Skip ahead to 2009. My brother Art (you’re going to see his name all over our permits) nearly bankrupted us insisting on thoroughly testing every perc test. “Think about the swamp house,” he’d growl. We ate cheap food for six months. But when the crash hit? Our systems kept operating while others failed. All at once, “Nikolin boys” turned into a thing shared between contractors.

Here’s where we stand different: We create systems like we’ll have to service them ourselves. Because you know what? We typically do. Last Thanksgiving, Mrs. Callahan in Woodinville called freaking out about a holiday emergency. Art went out in his gravy-covered shirt. Apparently her “maintenance-free” system installed in 2015 had a filter not a soul told her about. We didn’t just repair it—we instructed her grandson how to clean it.

You think this is standard? Think again. Most companies push you on a $200/month maintenance plan. We would rather you understand your system. Like that time we sketched drainage diagrams on Dave Miller’s kitchen table in Everett while his toddlers added crayon clouds. Why? Because when Dave’s willow tree roots invaded his leach field last spring, he caught the wet grass before it turned into a disaster.
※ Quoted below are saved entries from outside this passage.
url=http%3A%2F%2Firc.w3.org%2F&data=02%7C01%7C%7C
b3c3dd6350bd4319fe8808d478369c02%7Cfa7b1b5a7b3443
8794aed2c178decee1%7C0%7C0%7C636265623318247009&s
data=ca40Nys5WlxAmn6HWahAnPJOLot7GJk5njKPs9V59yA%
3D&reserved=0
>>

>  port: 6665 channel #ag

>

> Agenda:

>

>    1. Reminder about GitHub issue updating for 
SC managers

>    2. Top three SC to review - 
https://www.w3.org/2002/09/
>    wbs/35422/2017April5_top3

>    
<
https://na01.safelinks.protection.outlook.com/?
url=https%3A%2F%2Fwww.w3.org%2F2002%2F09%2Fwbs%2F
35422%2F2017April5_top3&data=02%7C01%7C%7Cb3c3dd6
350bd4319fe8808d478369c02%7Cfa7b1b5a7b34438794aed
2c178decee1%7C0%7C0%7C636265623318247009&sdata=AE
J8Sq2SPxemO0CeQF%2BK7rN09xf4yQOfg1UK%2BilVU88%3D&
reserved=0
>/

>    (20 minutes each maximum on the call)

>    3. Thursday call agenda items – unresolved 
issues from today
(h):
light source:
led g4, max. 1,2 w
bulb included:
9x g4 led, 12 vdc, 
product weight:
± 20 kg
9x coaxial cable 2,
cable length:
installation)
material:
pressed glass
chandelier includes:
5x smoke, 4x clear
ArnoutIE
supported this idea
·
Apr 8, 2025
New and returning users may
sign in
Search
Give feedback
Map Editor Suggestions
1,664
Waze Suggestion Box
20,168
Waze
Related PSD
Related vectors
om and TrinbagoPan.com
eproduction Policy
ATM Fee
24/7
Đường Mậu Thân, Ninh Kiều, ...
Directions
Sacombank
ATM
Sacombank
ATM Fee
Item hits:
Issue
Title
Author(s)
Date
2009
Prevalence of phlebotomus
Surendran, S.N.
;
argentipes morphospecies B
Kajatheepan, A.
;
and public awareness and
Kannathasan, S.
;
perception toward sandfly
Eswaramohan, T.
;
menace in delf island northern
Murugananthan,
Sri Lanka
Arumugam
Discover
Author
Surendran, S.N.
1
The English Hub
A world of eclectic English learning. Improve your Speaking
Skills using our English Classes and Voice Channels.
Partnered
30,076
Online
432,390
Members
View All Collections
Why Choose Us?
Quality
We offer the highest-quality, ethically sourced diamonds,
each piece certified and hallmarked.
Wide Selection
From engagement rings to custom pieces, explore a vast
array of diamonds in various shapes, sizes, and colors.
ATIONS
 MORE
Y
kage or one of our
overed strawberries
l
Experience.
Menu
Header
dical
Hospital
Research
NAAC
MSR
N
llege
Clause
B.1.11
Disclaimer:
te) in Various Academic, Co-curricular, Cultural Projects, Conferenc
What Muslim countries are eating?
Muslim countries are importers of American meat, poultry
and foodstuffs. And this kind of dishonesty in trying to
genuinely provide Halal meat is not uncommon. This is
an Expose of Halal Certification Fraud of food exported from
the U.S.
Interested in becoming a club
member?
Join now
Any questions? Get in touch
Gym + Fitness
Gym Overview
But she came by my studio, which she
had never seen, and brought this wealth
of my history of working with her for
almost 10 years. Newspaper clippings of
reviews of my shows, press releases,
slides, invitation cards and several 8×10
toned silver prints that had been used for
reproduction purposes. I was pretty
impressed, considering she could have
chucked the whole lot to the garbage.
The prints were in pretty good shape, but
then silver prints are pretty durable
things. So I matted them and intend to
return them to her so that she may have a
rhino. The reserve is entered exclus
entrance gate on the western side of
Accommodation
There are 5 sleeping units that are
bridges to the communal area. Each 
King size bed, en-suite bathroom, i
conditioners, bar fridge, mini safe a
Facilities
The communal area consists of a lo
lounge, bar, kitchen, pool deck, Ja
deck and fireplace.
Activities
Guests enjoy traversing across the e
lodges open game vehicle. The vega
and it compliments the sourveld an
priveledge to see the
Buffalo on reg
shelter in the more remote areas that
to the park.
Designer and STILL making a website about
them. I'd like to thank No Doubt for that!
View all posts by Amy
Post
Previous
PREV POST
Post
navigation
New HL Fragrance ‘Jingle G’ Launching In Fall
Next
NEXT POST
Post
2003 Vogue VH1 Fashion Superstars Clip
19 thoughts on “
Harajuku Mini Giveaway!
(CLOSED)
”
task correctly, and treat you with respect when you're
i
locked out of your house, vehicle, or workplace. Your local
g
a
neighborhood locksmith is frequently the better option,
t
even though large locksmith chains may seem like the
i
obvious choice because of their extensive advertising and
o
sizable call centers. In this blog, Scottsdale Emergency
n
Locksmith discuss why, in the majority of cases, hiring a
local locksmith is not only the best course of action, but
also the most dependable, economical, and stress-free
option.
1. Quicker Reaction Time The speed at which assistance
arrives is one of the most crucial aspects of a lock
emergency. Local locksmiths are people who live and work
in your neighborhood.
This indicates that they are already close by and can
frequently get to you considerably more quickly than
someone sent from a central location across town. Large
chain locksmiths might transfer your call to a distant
Our secret sauce? It ain’t not secret at all. It’s in the calluses. In the way Art still answers the phone at (425) 553-3422 himself. In the Instagram reel where my nephew cringes at a DIYer’s “no-rock drain field masterpiece” (@septic_solutionsllc—subscribe for laughs and real tips). It’s in the YouTube video where we compressed a 72-hour install in torrential Kirkland rain (@septicsolutionsllc).

But this is the real magic: We have turned every setback into your gain. That green disaster in Bothell? Showed us to add root barriers standard. The “phantom flush” mystery in Sammamish? Now we install effluent filters on each job. Even our tanks are different—we spec heavier concrete after witnessing how Pacific Northwest winters damage cheaper models.

Do not just take my testimony for it. Ask the former Boeing engineer who tested us to manage his sloping lot in Duvall. “Can’t be done,” said three companies. We created him a pressurized system which has outlasted two of his cars. Or the young family in Monroe whose builder installed an too-small tank—we redesigned their complete layout during a blizzard without breaking their budget.

This is not marketing fluff. This is 25 years of numb fingers, misunderstood soil reports, homepage and fierce pride in doing it right. We have cried over failed trenches in January storms. High-fived when our sand-filter system rescued a historic Carnation farmhouse. Even buried our favorite shovel (RIP #3) with Viking funeral honors after it snapped during an legendary granite battle.

So if you’re scrolling through septic companies questioning who won’t disappear after the check clears? Remember the boys who still recall their first lesson from Gus: “A decent system hides. A superior system works while hiding.” We did not just build this business—we cultivated it from the ground up, one honest hole at a time.

Your turn. What is your system hiding?